À peine revenu de ma Suisse natale, la rumeur parisienne m’a chuchoté les noms du probable prix Goncourt, Patrick Deville, et celui de l’écrivain par qui le scandale ne manquerait pas d’arriver, Richard Millet. Je me suis aussitôt procuré : Peste et Choléra, ainsi qu’Éloge littéraire d’Anders Breivik. Le premier est une biographie, aussi surprenante que talentueuse, d’un de mes compatriotes vaudois, le biologiste Alexandre Yersin qui a découvert le bacille de la peste et vécu au Vietnam où il est considéré aujourd’hui encore comme une légende. On comprend que Patrick Deville ait mis en exergue à son livre ces deux vers de Jules Laforgue :
» Ah! oui, devenir légendaire,
Au seuil des siècles charlatans ! »
Entrer dans la légende : Anders Breivik a tenté le coup en Norvège. Les meurtriers de masse se bousculant en ce siècle charlatan (mais quel siècle ne l’est pas ?), il lui manquait une caution littéraire. Il l’a trouvée avec Richard Millet qui brigue la place convoitée d’écrivain le plus haï de France. Il est parvenu en une vingtaine de pages souvent brillantes à obtenir ce dont rêvent tous les auteurs : une page dans Le Monde où le troupeau des bienpensants bêle son embarras.
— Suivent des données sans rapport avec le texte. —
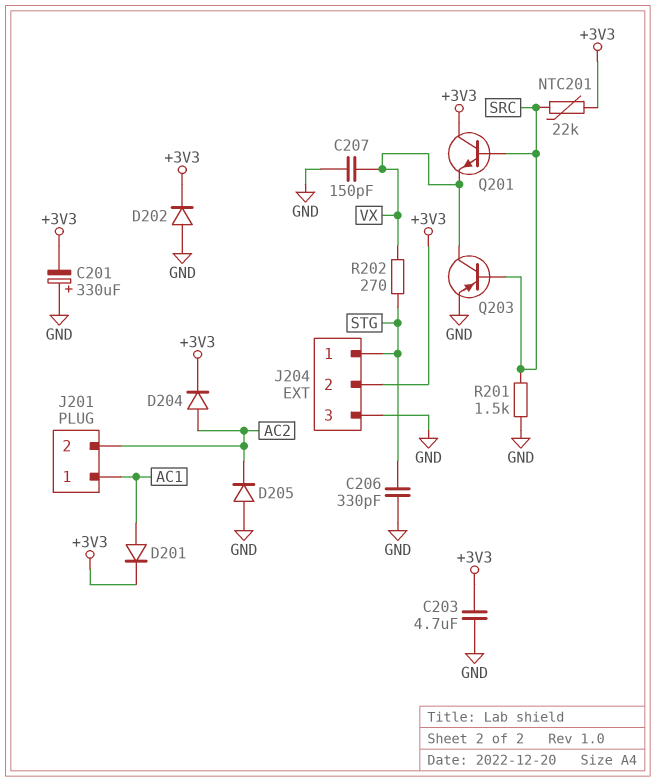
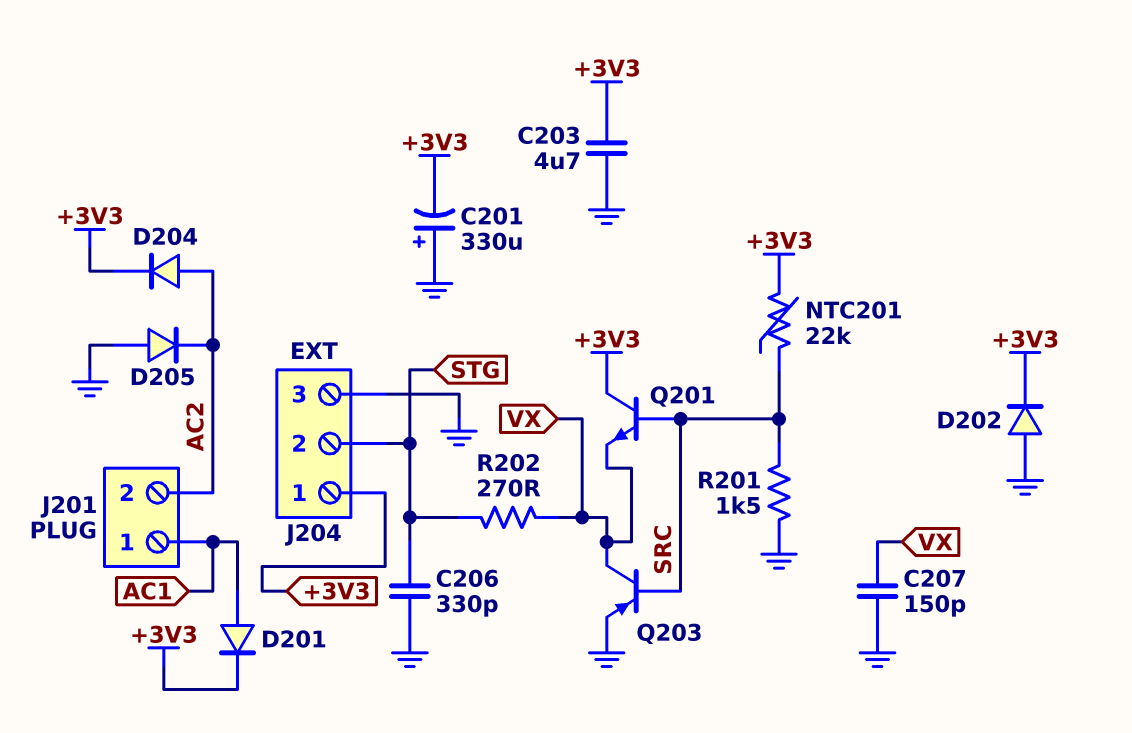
J204 pin 1: STG -> +3V3
J204 pin 2: +3V3 -> STG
Car Richard Millet n’est pas n’importe qui : éditeur chez Gallimard, il a à son actif quelques prix Goncourt et une solide réputation d’écrivain ne mâchant pas ses mots. Fallait-il pour autant plaider la cause d’Anders Breivik, tout en condamnant les massacres commis par ce croisé anti-islamiste ? Avouons que nous nous sommes délectés à la lecture de cet opuscule, sans partager pour autant les analyses socio-politiques souvent farfelues de Richard Millet. Peu importe d’ailleurs : qu’un écrivain dise ce qu’il pense et qu’il le dise avec talent est devenu si rare que nous sommes prêts à prendre sa défense, même si le soldat Breivik ne mérite sans doute pas d’être sauvé. Et félicitons dans le même élan la justice norvégienne de l’avoir reconnu responsable de ses actes. À vrai dire, c’est la seule chose qui lui tenait vraiment à cœur. On ne se lance pas dans une entreprise aussi insensée pour être in fine discrédité par la psychiatrie. Et concluons avec Alexandre Yersin qu’entre la peste et le choléra, l’humanité est bien mal lotie. Une seule solution : la fuite. Dans la science, la littérature…ou le crime.